**The request:**
Copy the listing verbatim, from its first line through the line containing "v(5.08, -9.53) *", inclusive. Leave out the pictures.
--- BEGIN ---
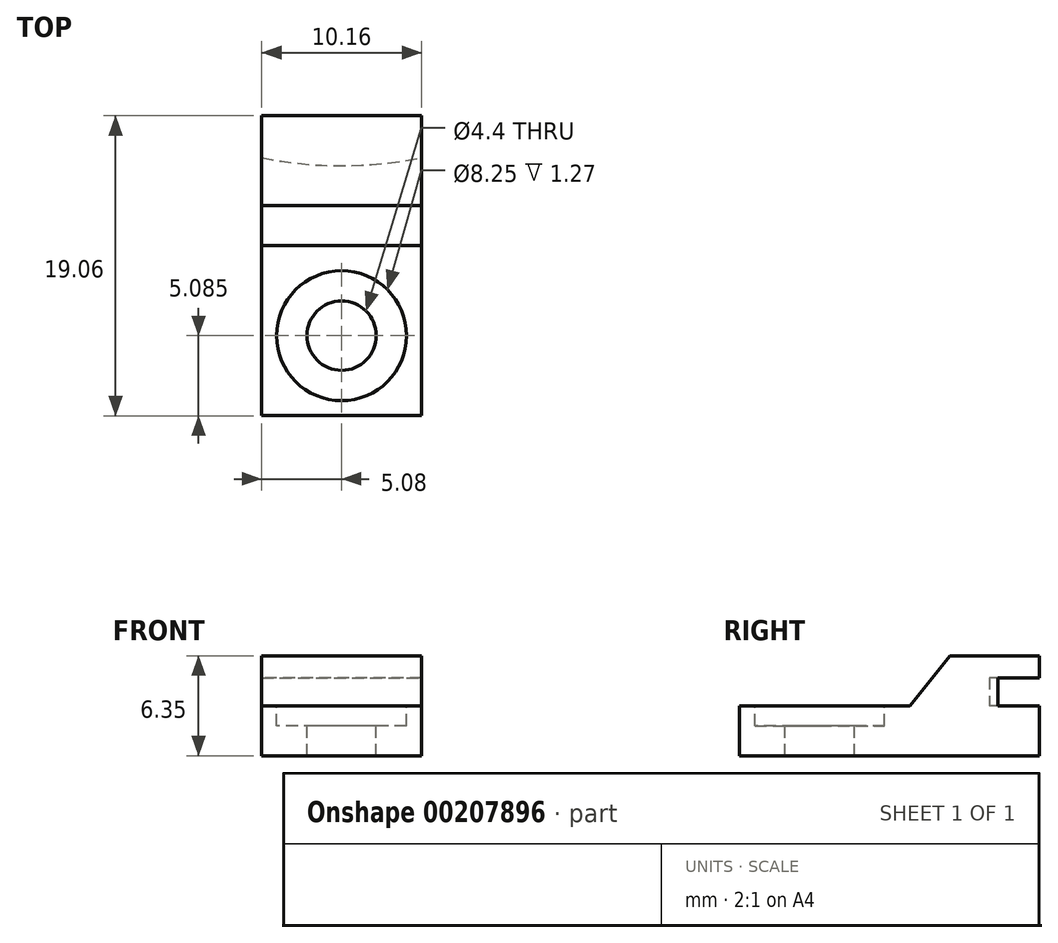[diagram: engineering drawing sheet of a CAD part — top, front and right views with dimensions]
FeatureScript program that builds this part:
annotation { "Feature Type Name" : "Feature", "Feature Type Description" : "" }
export const myFeature = defineFeature(function(context is Context, id is Id, definition is map)
    precondition{}
    {
        {
            var Q0;
            Q0=qCreatedBy(makeId("Top.planeOp"),FACE);
            var sketch = newSketch(context, id + "F0", { "sketchPlane" : qUnion([Q0])});
            skLineSegment(sketch, "E0.bottom", {"start": v(5.08, -9.53) * mm, "end": v(-5.08, -9.53) * mm});
            skLineSegment(sketch, "E0.top", {"start": v(5.08, 9.53) * mm, "end": v(-5.08, 9.53) * mm});
            skLineSegment(sketch, "E0.left", {"start": v(5.08, -9.52) * mm, "end": v(5.08, 9.53) * mm});
            skLineSegment(sketch, "E0.right", {"start": v(-5.08, -9.53) * mm, "end": v(-5.08, 9.52) * mm});
            skPoint(sketch, "E0.middle", {"position": v(0, 0) * mm});
            skSolve(sketch);
        }
        {
            var Q0;
            Q0 = qSketchRegion(id + "F0", true);
            extrude(context, id + "F1", {"entities" : qUnion([Q0]), "depth" : 3.17 * mm});
        }
        {
            var Q0;
            Q0=makeQuery(id+"F1.opExtrude","SWEPT_FACE",FACE,{"disambiguationData":[OSD([sQuery(id+"F0.wireOp",EDGE,"E0.left")])]});
            var sketch = newSketch(context, id + "F2", { "sketchPlane" : qUnion([Q0])});
            skLineSegment(sketch, "E1", {"start": v(1.27, 3.18) * mm, "end": v(3.81, 6.35) * mm});
            skLineSegment(sketch, "E2", {"start": v(3.81, 6.35) * mm, "end": v(9.53, 6.35) * mm});
            skLineSegment(sketch, "E3", {"start": v(9.53, 6.35) * mm, "end": v(9.53, 3.18) * mm});
            skLineSegment(sketch, "E4", {"start": v(9.53, 3.17) * mm, "end": v(1.27, 3.17) * mm});
            skSolve(sketch);
        }
        {
            var Q0;
            Q0=makeQuery(id+"F2.imprint","IMPRINT",FACE,{"disambiguationData":[TD([[makeQuery(id+"F2.imprint","IMPRINT",EDGE,{"derivedFrom":sQuery(id+"F2.wireOp",EDGE,"E1")}),-1.0]])]});
            var sketch = newSketch(context, id + "F3", { "sketchPlane" : qUnion([Q0])});
            skSolve(sketch);
        }
        {
            var Q0;
            Q0=makeQuery(id+"F2.imprint","IMPRINT",FACE,{"disambiguationData":[TD([[makeQuery(id+"F2.imprint","IMPRINT",EDGE,{"derivedFrom":sQuery(id+"F2.wireOp",EDGE,"E1")}),-1.0]])]});
            var Q1;
            Q1=makeQuery(id+"F1.opExtrude","SWEPT_FACE",FACE,{"disambiguationData":[OSD([sQuery(id+"F0.wireOp",EDGE,"E0.right")])]});
            extrude(context, id + "F4", {"entities" : qUnion([Q0]), "operationType" : NewBodyOperationType.ADD, "endBound" : BoundingType.UP_TO_SURFACE, "oppositeDirection" : true, "endBoundEntityFace" : qUnion([Q1]), "depth" : 25.4 * mm});
        }
        {
            var Q0;
            Q0=makeQuery(id+"F1.opExtrude","CAP_FACE",FACE,{"disambiguationData":[OSD([sQuery(id+"F0.wireOp",EDGE,"E0.bottom"),sQuery(id+"F0.wireOp",EDGE,"E0.top"),sQuery(id+"F0.wireOp",EDGE,"E0.left"),sQuery(id+"F0.wireOp",EDGE,"E0.right")])],"isStart":false});
            var sketch = newSketch(context, id + "F5", { "sketchPlane" : qUnion([Q0])});
            skPoint(sketch, "E5", {"position": v(0, -4.45) * mm});
            skSolve(sketch);
        }
        {
            var Q0;
            Q0=sQuery(id+"F5.wireOp",VERTEX,"E5");
            var Q1;
            Q1=makeQuery(id+"F1.opExtrude","SWEPT_BODY",BODY,{"disambiguationData":[OSD([sQuery(id+"F0.wireOp",EDGE,"E0.bottom"),sQuery(id+"F0.wireOp",EDGE,"E0.top"),sQuery(id+"F0.wireOp",EDGE,"E0.left"),sQuery(id+"F0.wireOp",EDGE,"E0.right")])]});
            hole(context, id + "F6", {"style" : HoleStyle.C_BORE, "endStyle" : HoleEndStyle.BLIND, "holeDiameter" : 4.4 * mm, "cBoreDiameter" : 8.25 * mm, "cBoreDepth" : 1.27 * mm, "holeDepth" : 12.7 * mm, "startFromSketch" : true, "locations" : qUnion([Q0]), "scope" : qUnion([Q1])});
        }
        {
            var Q0;
            Q0=makeQuery(id+"F1.opExtrude","CAP_FACE",FACE,{"disambiguationData":[OSD([sQuery(id+"F0.wireOp",EDGE,"E0.bottom"),sQuery(id+"F0.wireOp",EDGE,"E0.top"),sQuery(id+"F0.wireOp",EDGE,"E0.left"),sQuery(id+"F0.wireOp",EDGE,"E0.right")])],"isStart":false});
            var sketch = newSketch(context, id + "F7", { "sketchPlane" : qUnion([Q0])});
            skCircle(sketch, "E6", {"center": v(0, 31.75) * mm, "radius": 25.4 * mm});
            skSolve(sketch);
        }
        {
            var Q0;
            Q0=makeQuery(id+"F7.imprint","IMPRINT",FACE,{"disambiguationData":[TD([[makeQuery(id+"F7.imprint","IMPRINT",EDGE,{"derivedFrom":sQuery(id+"F7.wireOp",EDGE,"E6")}),1.0]])]});
            extrude(context, id + "F8", {"entities" : qUnion([Q0]), "operationType" : NewBodyOperationType.REMOVE, "depth" : 1.78 * mm});
        }
    });
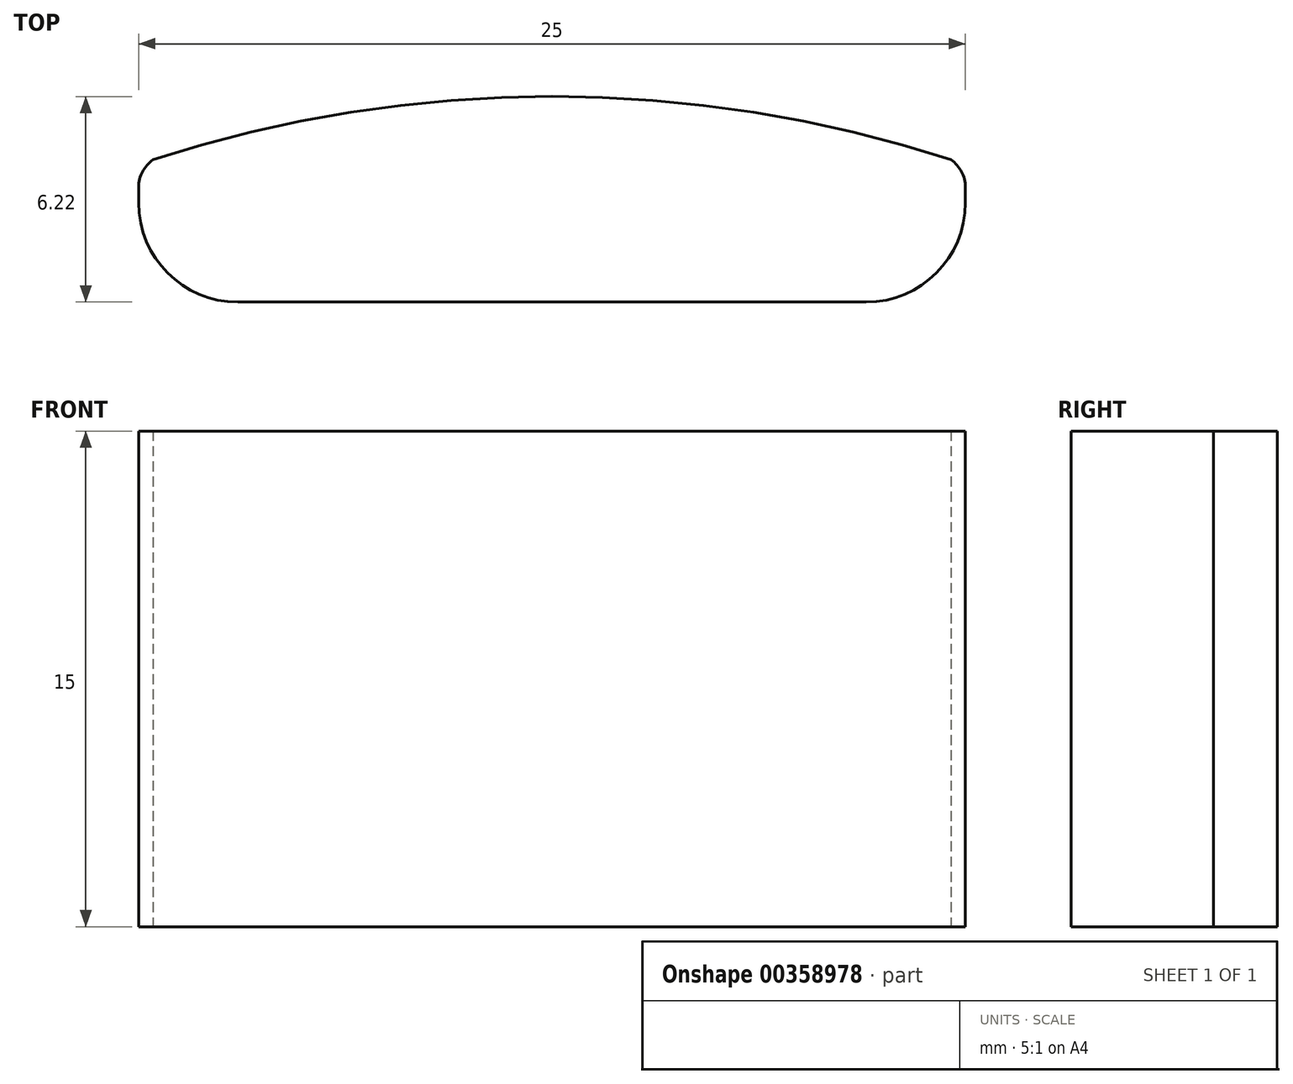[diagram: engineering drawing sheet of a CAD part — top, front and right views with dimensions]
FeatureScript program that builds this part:
annotation { "Feature Type Name" : "Feature", "Feature Type Description" : "" }
export const myFeature = defineFeature(function(context is Context, id is Id, definition is map)
    precondition{}
    {
        {
            var Q0;
            Q0=qCreatedBy(makeId("Top.planeOp"),FACE);
            var sketch = newSketch(context, id + "F0", { "sketchPlane" : qUnion([Q0])});
            skLineSegment(sketch, "E0", {"start": v(-18.4, 17.79) * mm, "end": v(0.6, 17.79) * mm});
            skLineSegment(sketch, "E1", {"start": v(3.6, 20.79) * mm, "end": v(3.6, 21.27) * mm});
            skLineSegment(sketch, "E2", {"start": v(-21.4, 20.79) * mm, "end": v(-21.4, 21.27) * mm});
            skPoint(sketch, "E3.visualSharp", {"position": v(-21.4, 17.79) * mm});
            skArc(sketch, "E3.filletArc", {"start": v(-21.4, 20.79) * mm, "mid": v(-20.51, 18.67) * mm, "end": v(-18.4, 17.79) * mm});
            skPoint(sketch, "E4.visualSharp", {"position": v(3.6, 17.79) * mm});
            skArc(sketch, "E4.filletArc", {"start": v(0.6, 17.79) * mm, "mid": v(2.73, 18.67) * mm, "end": v(3.6, 20.79) * mm});
            skPoint(sketch, "E5.visualSharp", {"position": v(3.6, 21.79) * mm});
            skArc(sketch, "E5.filletArc", {"start": v(3.6, 21.27) * mm, "mid": v(3.5, 21.74) * mm, "end": v(3.17, 22.1) * mm});
            skPoint(sketch, "E6.visualSharp", {"position": v(-21.4, 21.79) * mm});
            skArc(sketch, "E6.filletArc", {"start": v(-20.95, 22.1) * mm, "mid": v(-21.28, 21.74) * mm, "end": v(-21.4, 21.27) * mm});
            skArc(sketch, "E7", {"start": v(3.17, 22.1) * mm, "mid": v(-8.9, 24.01) * mm, "end": v(-20.95, 22.1) * mm});
            skSolve(sketch);
        }
        {
            var Q0;
            Q0=makeQuery(id+"F0.imprint","IMPRINT",FACE,{"disambiguationData":[TD([[makeQuery(id+"F0.imprint","IMPRINT",EDGE,{"derivedFrom":sQuery(id+"F0.wireOp",EDGE,"E0")}),1.0]])]});
            extrude(context, id + "F1", {"entities" : qUnion([Q0]), "depth" : 15 * mm});
        }
    });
--- END ---
**Final result:**
[diagram: engineering drawing sheet of a CAD part — top, front and right views with dimensions]
FeatureScript program that builds this part:
annotation { "Feature Type Name" : "Feature", "Feature Type Description" : "" }
export const myFeature = defineFeature(function(context is Context, id is Id, definition is map)
    precondition{}
    {
        {
            var Q0;
            Q0=qCreatedBy(makeId("Top.planeOp"),FACE);
            var sketch = newSketch(context, id + "F0", { "sketchPlane" : qUnion([Q0])});
            skLineSegment(sketch, "E0.bottom", {"start": v(5.08, -9.53) * mm, "end": v(-5.08, -9.53) * mm});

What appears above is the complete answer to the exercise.